Online dating is about finding who you are and what others are.
It helps you interact with potential match online and eventually leads to offline dating.
Some have a broad membership base of diverse users looking for many different types of relationships.
Other sites target highly specific demographics based on features like shared interests, location, religion, or relationship type.
Opinions and usage of online dating services also differ widely.
A 2005 study of data collected by the Pew Internet & American Life Project found that individuals are more likely to use an online dating service if they use the Internet for a greater number of tasks, and less likely to use such a service if they are trusting of others.
Overall, respondents preferred free sites like Ok Cupid, Tinder and Grindr over paid sites like Match and e Harmony, in part because of the value.
The now infamous infidelity dating site Ashley Madison, which was one of the most expensive, was also the lowest-scoring online dating service, with a score of 37.
It is an established matchmaking service with 13.5 million visits a month.
Online dating services also differ widely in their revenue streams.
Some sites are completely free and depend on advertising for revenue.
On Valentine's Day, some singles may be inspired to step up their dating game.

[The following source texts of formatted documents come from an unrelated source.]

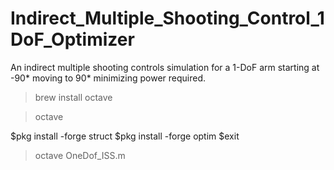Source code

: # Indirect_Multiple_Shooting_Control_1DoF_Optimizer
An indirect multiple shooting controls simulation for a 1-DoF arm starting at -90* moving to 90* minimizing power required.

>brew install octave

>octave

$pkg install -forge struct
$pkg install -forge optim
$exit

>octave OneDof_ISS.m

Amy Giberson, now 34, was reluctant to try internet dating again but she decided to give it one more shot in 2014. There are a slew of sites and apps to help singles find love and, for the most part, they work, according to Consumer Reports.
She downloaded the Match app and connected with Justin Pounders, also 34, almost immediately. Nearly half, or 44 percent, of those who tried online dating said it led to a serious long-term relationship or marriage, the magazine found.
Online dating has become so popular that it is termed to be the second most common way to find true love or soul mate.